• **INSTRUCTIONS TO FOLLOW**
Count how many lines of the material contain the string "Québec", and reply with that number alone.

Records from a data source
┄┄┄┄┄┄┄┄┄┄┄┄┄┄┄┄┄┄┄┄
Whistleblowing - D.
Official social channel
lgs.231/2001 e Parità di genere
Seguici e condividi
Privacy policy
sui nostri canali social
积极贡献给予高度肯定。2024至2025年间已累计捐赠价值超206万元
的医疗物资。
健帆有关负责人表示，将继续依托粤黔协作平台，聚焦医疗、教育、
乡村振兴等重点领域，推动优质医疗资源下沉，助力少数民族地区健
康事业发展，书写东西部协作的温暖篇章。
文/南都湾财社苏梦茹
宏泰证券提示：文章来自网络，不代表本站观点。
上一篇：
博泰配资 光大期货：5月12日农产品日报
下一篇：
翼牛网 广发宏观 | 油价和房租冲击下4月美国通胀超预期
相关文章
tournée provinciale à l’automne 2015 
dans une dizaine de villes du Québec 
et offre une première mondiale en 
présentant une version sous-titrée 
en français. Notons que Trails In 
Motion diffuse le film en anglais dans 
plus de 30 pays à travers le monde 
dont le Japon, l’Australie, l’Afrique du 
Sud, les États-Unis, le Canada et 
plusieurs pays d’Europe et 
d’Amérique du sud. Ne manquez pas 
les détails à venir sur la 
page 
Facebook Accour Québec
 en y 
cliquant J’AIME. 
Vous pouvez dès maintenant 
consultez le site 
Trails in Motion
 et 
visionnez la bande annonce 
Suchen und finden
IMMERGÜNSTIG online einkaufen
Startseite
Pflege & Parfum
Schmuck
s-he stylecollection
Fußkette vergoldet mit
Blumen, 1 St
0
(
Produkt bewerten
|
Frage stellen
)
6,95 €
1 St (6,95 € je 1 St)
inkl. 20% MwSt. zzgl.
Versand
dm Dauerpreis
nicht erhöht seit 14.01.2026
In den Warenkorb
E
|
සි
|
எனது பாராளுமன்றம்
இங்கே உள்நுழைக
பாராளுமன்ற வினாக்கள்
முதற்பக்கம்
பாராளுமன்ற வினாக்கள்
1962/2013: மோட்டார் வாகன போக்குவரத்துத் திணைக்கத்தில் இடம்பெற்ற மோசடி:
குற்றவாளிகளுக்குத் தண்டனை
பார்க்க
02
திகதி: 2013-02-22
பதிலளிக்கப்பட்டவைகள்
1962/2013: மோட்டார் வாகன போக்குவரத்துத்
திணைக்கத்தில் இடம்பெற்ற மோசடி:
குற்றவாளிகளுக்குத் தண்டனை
┄┄┄┄┄┄┄┄┄┄┄┄┄┄┄┄┄┄┄┄
• **RESPONSE TO THE TASK**
2